Spurdle A B, Dite G S, Chen X, Mayne C J, Southey M C, Batten L E, Chy H, Trute L, McCredie M R, Giles G G, Armes J, Venter D J, Hopper J L, Chenevix-Trench G
Cancer Unit, Joint Experimental Oncology Programme, Queensland Institute of Medical Research, and The University of Queensland, Brisbane, Australia.
J Natl Cancer Inst. 1999 Jun 2;91(11):961-6. doi: 10.1093/jnci/91.11.961.
We conducted a population-based, case-control-family study to determine whether androgen receptor (AR) exon 1 polymorphic CAG repeat length (CAGn) was a risk factor for early-onset breast cancer in the Australian population.
Case subjects under 40 years of age at diagnosis of a first primary breast cancer and age-matched control subjects were interviewed to assess family history and other risk factors. AR CAGn length was determined for 368 case subjects and 284 control subjects. Distributions in the two groups were compared by linear and logistic regression, allowing adjustment for measured risk factors. All statistical tests were two-tailed.
When analyzed as either a continuous or a dichotomous variable, there was no association between CAG, length and breast cancer risk, before or after adjustment for risk factors. Mean (95% confidence interval [CI]) CAGn lengths were 22.0 (21.8-22.2) for case subjects and 22.0 (21.7-22.3) for control subjects (P = .9). The frequency (95% CI) of alleles with 22 or more CAGn repeats was 0.531 (0.494-0.568) for case subjects and 0.507 (0.465-0.549) for control subjects (P = .4). After adjustment, the average effect on log OR (odds ratio) per allele was 0.16 (95% CI = -0.03 to 0.40; P = .2), and the effect of any allele was equivalent to an OR of 1.40 (95% CI = 0.94-2.09; P = .1). Stratification by family history also failed to reveal any association. Similar results were obtained when alleles were defined by other cutoff points.
We found no evidence for an association between AR exon 1 CAGn length and breast cancer risk in women under the age of 40, despite having 80% power to detect modest effects.
我们开展了一项基于人群的病例对照家系研究,以确定雄激素受体(AR)外显子1多态性CAG重复长度(CAGn)是否为澳大利亚人群早发性乳腺癌的一个风险因素。
对诊断为原发性乳腺癌的40岁及以下病例受试者和年龄匹配的对照受试者进行访谈,以评估家族史和其他风险因素。测定了368例病例受试者和284例对照受试者的AR CAGn长度。通过线性回归和逻辑回归比较两组的分布情况,并对测量的风险因素进行校正。所有统计检验均为双侧检验。
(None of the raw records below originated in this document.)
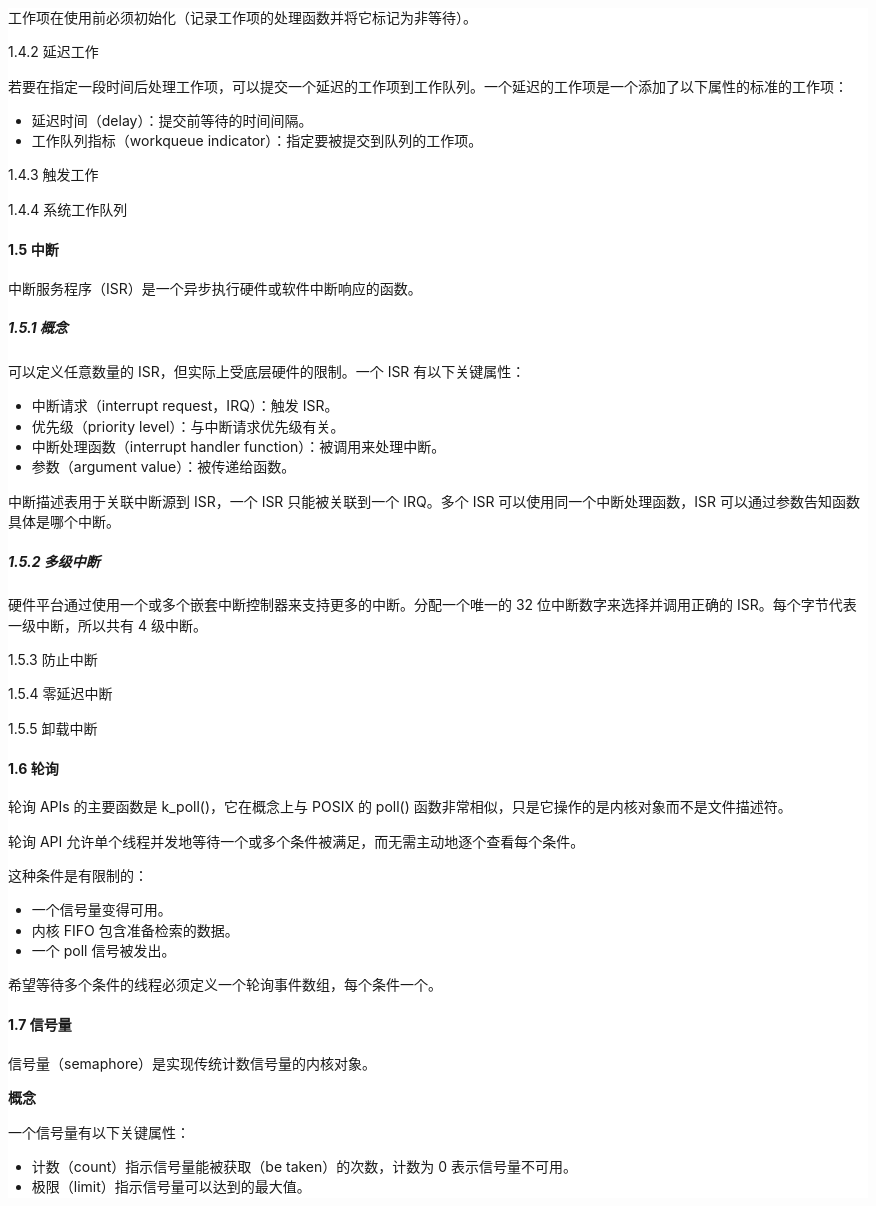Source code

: 工作项在使用前必须初始化（记录工作项的处理函数并将它标记为非等待）。

1.4.2 延迟工作

若要在指定一段时间后处理工作项，可以提交一个延迟的工作项到工作队列。一个延迟的工作项是一个添加了以下属性的标准的工作项：

- 延迟时间（delay）：提交前等待的时间间隔。
- 工作队列指标（workqueue indicator）：指定要被提交到队列的工作项。

1.4.3 触发工作

1.4.4 系统工作队列

#### 1.5 中断

中断服务程序（ISR）是一个异步执行硬件或软件中断响应的函数。

##### 1.5.1 概念

可以定义任意数量的 ISR，但实际上受底层硬件的限制。一个 ISR 有以下关键属性：

- 中断请求（interrupt request，IRQ）：触发 ISR。
- 优先级（priority level）：与中断请求优先级有关。
- 中断处理函数（interrupt handler function）：被调用来处理中断。
- 参数（argument value）：被传递给函数。

中断描述表用于关联中断源到 ISR，一个 ISR 只能被关联到一个 IRQ。多个 ISR 可以使用同一个中断处理函数，ISR 可以通过参数告知函数具体是哪个中断。

##### 1.5.2 多级中断

硬件平台通过使用一个或多个嵌套中断控制器来支持更多的中断。分配一个唯一的 32 位中断数字来选择并调用正确的 ISR。每个字节代表一级中断，所以共有 4 级中断。

1.5.3 防止中断

1.5.4 零延迟中断

1.5.5 卸载中断

#### 1.6 轮询

轮询 APIs 的主要函数是 k_poll()，它在概念上与 POSIX 的 poll() 函数非常相似，只是它操作的是内核对象而不是文件描述符。

轮询 API 允许单个线程并发地等待一个或多个条件被满足，而无需主动地逐个查看每个条件。

这种条件是有限制的：

- 一个信号量变得可用。
- 内核 FIFO 包含准备检索的数据。
- 一个 poll 信号被发出。

希望等待多个条件的线程必须定义一个轮询事件数组，每个条件一个。

#### 1.7 信号量

信号量（semaphore）是实现传统计数信号量的内核对象。

**概念**

一个信号量有以下关键属性：

- 计数（count）指示信号量能被获取（be taken）的次数，计数为 0 表示信号量不可用。
- 极限（limit）指示信号量可以达到的最大值。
无论是将CAG长度作为连续变量还是二分变量进行分析,在对风险因素进行校正前后,CAG长度与乳腺癌风险之间均无关联。病例受试者的平均(95%置信区间[CI])CAGn长度为22.0(21.8 - 22.2),对照受试者为22.0(21.7 - 22.3)(P = 0.9)。CAGn重复次数为22次或更多的等位基因频率(95%CI),病例受试者为0.531(0.494 - 0.568),对照受试者为0.507(0.465 - 0.549)(P = 0.4)。校正后,每个等位基因对log OR(比值比)的平均影响为0.16(95%CI = -0.03至0.40;P = 0.2),任何一个等位基因的影响相当于OR为1.40(95%CI = 0.94 - 2.09;P = 0.1)。按家族史分层也未发现任何关联。当通过其他切点定义等位基因时,获得了类似结果。
我们没有发现证据表明40岁以下女性中AR外显子1 CAGn长度与乳腺癌风险之间存在关联,尽管有80%的把握度可检测到中等程度的效应。